Immortalized human meibomian gland and prostate (LNCaP; ATCC) epithelial cells, immortalized corneal and conjunctival epithelial cells (gift from Ilene Gipson, USA), and primary corneal epithelial cells (gift from James Chodosh, USA) were grown in keratinocyte serum free or RPMI media until reaching about 80% confluence. Cells (n = 3 wells/treatment/experiment) were then incubated with either vehicle or 10 nM dihydrotestosterone (DHT) for up to 5 days. At designated times cells were processed for total RNA isolation and analysis of AR mRNA by real time PCR.

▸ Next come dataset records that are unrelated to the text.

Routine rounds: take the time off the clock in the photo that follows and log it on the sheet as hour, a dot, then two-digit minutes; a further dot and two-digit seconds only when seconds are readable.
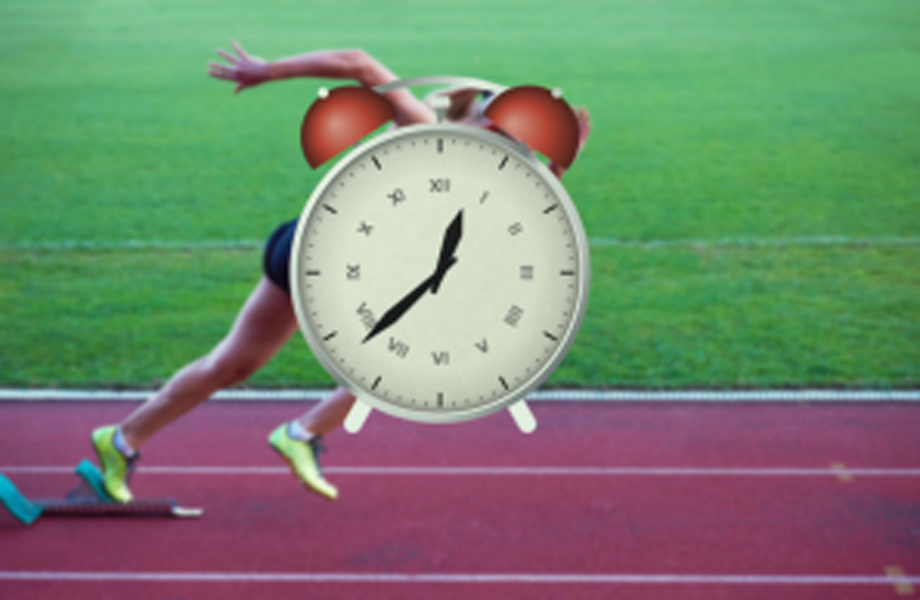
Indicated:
12.38
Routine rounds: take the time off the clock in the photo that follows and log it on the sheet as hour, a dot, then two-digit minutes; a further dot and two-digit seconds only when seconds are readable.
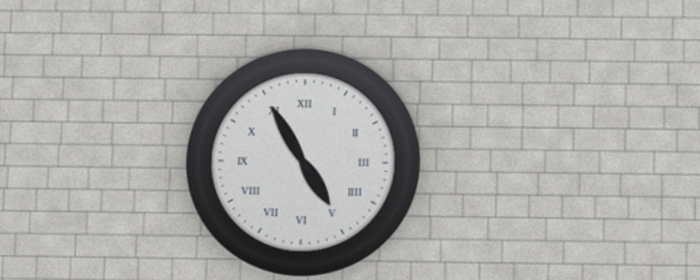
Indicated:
4.55
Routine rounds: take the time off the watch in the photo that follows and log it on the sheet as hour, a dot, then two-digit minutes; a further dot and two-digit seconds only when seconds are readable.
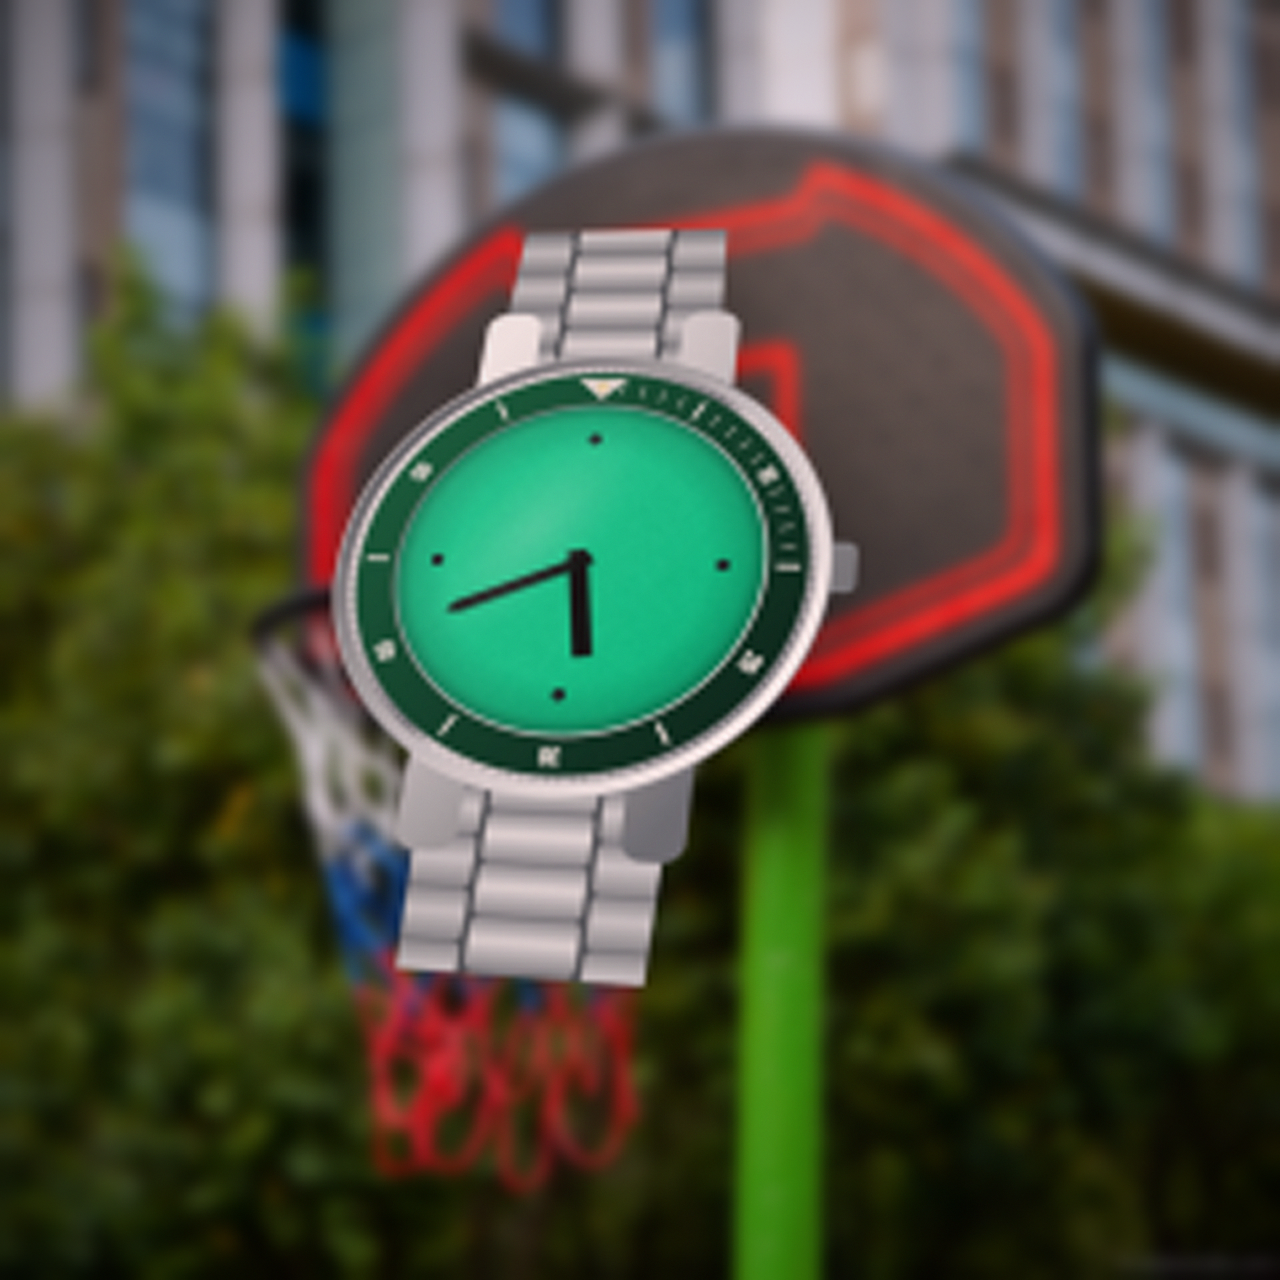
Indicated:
5.41
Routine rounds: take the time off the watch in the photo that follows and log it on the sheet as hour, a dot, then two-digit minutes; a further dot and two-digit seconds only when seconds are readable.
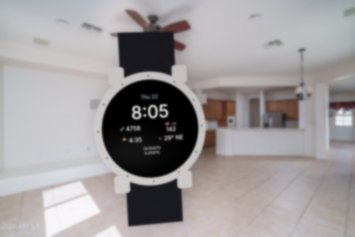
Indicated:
8.05
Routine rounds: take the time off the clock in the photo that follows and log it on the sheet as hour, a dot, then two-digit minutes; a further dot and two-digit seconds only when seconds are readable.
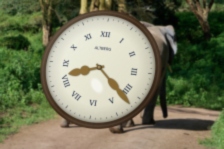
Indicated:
8.22
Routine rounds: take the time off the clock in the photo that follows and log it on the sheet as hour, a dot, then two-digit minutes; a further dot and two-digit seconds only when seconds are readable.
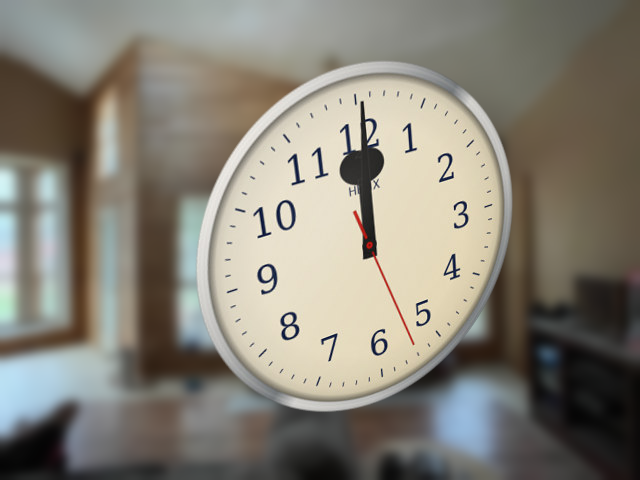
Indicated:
12.00.27
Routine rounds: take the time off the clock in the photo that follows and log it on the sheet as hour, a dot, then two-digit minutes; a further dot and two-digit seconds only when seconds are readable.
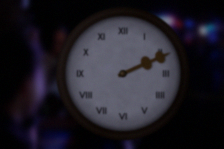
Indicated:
2.11
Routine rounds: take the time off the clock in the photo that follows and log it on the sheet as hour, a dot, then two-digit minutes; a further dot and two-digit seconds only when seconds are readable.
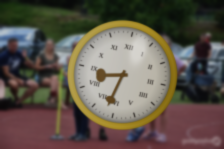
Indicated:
8.32
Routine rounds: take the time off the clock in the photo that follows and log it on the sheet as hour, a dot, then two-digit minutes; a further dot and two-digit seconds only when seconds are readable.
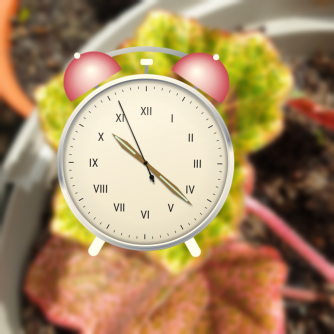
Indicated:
10.21.56
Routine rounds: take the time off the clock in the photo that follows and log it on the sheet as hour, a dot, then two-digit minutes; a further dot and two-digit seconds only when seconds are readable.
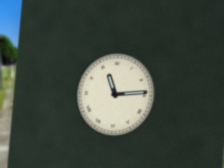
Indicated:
11.14
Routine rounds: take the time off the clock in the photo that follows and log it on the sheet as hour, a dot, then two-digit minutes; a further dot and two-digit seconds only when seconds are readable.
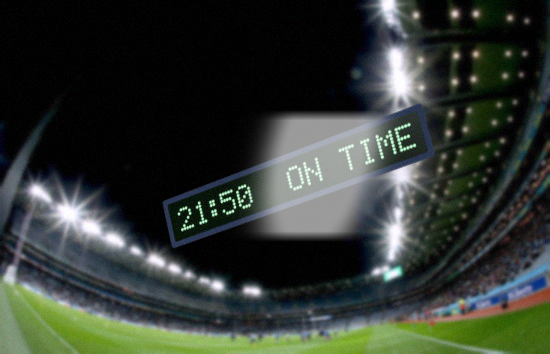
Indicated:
21.50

Our results show that the DHT induces a marked, time-dependent decrease in AR mRNA levels in immortalized human corneal, conjunctival and meibomian gland epithelial cells. This androgen effect, which was not observed in sham-treated controls, became increasingly prominent after 48 hours of hormone exposure. This DHT influence in immortalized cells was analogous to that found in LNCaP cells. In contrast, DHT caused a marked, time-dependent increase in AR mRNA content in primary corneal epithelial cells.
These findings support our hypothesis that androgen action in ocular surface epithelial cells involves an alteration in gene expression. Our results also suggest that androgen receptors may play a central role in this androgen activity.